==== Texto original ====

El espacio INCAA recaló en el teatro municipal, donde es posible ver cine de calidad, gratuito, y en una sala bien equipada, con buen sonido y clima.
La proyección empieza puntual, aunque haya tres espectadores. ¿Con qué necesidad? ¿Qué cuesta esperar cinco o diez minutos? Sobre todo porque los espectadores se triplicaron con la película recién comenzada. Para aumentar la convocatoria no vendría mal una pegatina de afiches o una volanteada en el vecindario de Mitre al 700; incluso agregarle «Cine» al nombre Teatro.
Así empezó en Quilmes este fin de semana, con proyecciones simultáneas en varios municipios, el Festival de Cine MAR 36, desde Mar del Plata. Este domingo se vio El desarmadero, dirigida por Eduardo Pinto, que con Luciano Cáceres y Pablo Pinto conforman la productora Eusebia En La Higuera. Como parte de su proyección internacional, el film está subtitulado en inglés.
Una película de género
Si bien el protagonista excluyente es Cáceres, el afiche no tiene su imagen sino la de un protagonista que aparece tres veces en el film, aunque al final tiene una participación definitoria. ¿Qué llevó a la productora a no explotar mejor la imagen del gran actor?

==== Datos para analizar ====

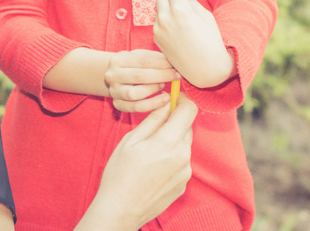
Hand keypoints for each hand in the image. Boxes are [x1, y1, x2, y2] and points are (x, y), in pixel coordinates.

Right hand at [78, 95, 196, 230]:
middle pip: (187, 128)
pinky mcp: (184, 184)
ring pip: (184, 145)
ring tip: (150, 153)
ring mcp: (185, 172)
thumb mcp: (131, 140)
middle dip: (174, 123)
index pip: (189, 110)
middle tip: (154, 128)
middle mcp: (183, 156)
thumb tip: (167, 103)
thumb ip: (153, 120)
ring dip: (173, 142)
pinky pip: (182, 162)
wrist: (120, 211)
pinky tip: (154, 168)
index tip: (174, 97)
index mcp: (169, 142)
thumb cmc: (120, 174)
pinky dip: (172, 159)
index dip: (183, 100)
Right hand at [104, 49, 179, 112]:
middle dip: (162, 76)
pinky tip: (163, 100)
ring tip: (164, 86)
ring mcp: (114, 91)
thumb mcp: (140, 56)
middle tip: (176, 76)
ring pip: (135, 94)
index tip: (176, 65)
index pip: (144, 60)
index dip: (162, 63)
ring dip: (154, 90)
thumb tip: (174, 61)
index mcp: (118, 60)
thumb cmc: (133, 65)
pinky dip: (152, 104)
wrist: (116, 77)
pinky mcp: (118, 104)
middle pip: (140, 76)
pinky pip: (136, 107)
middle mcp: (113, 75)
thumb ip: (154, 58)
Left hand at [153, 0, 234, 88]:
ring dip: (167, 3)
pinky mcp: (156, 37)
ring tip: (182, 13)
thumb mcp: (204, 15)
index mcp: (180, 10)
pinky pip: (158, 20)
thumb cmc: (211, 41)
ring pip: (158, 6)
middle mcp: (165, 18)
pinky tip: (178, 27)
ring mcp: (158, 29)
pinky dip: (165, 17)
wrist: (205, 69)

====

- _Instrucciones_:
a - Devuelve sin cambios todo el fragmento de la crónica sobre el festival de cine que va desde "El espacio INCAA" hasta "subtitulado en inglés.".
b - Prolonga la crónica sobre el festival de cine a partir de la última oración que aparece en ella.
Estos registros proceden de otra fuente distinta.

- _Soluciones_:
a -
El espacio INCAA recaló en el teatro municipal, donde es posible ver cine de calidad, gratuito, y en una sala bien equipada, con buen sonido y clima.
La proyección empieza puntual, aunque haya tres espectadores. ¿Con qué necesidad? ¿Qué cuesta esperar cinco o diez minutos? Sobre todo porque los espectadores se triplicaron con la película recién comenzada. Para aumentar la convocatoria no vendría mal una pegatina de afiches o una volanteada en el vecindario de Mitre al 700; incluso agregarle «Cine» al nombre Teatro.
Así empezó en Quilmes este fin de semana, con proyecciones simultáneas en varios municipios, el Festival de Cine MAR 36, desde Mar del Plata. Este domingo se vio El desarmadero, dirigida por Eduardo Pinto, que con Luciano Cáceres y Pablo Pinto conforman la productora Eusebia En La Higuera. Como parte de su proyección internacional, el film está subtitulado en inglés.

b -
Cáceres se pone en la piel de un hombre que sale de un psiquiátrico, aunque también actúa muy bien el papel de compadrito cuando saca pecho y levanta la cabeza para enfrentar a quien lo amenaza, parece otro pibe pendenciero.
Planteada como género de terror, tiene una temática psicosocial interesante y clara aún para un espectador no especialista.
Los efectos sonoros y visuales impactan, producen el sobresalto que pide el género para plantear un tema doloroso como es la enfermedad psiquiátrica, que tantos prejuicios trae todavía.
La temática lleva a pensar quiénes son los locos, quiénes los enfermos, los muertos en vida… los que aparecen en obviedad, o los que los aíslan, medican, discriminan, juzgan o aconsejan.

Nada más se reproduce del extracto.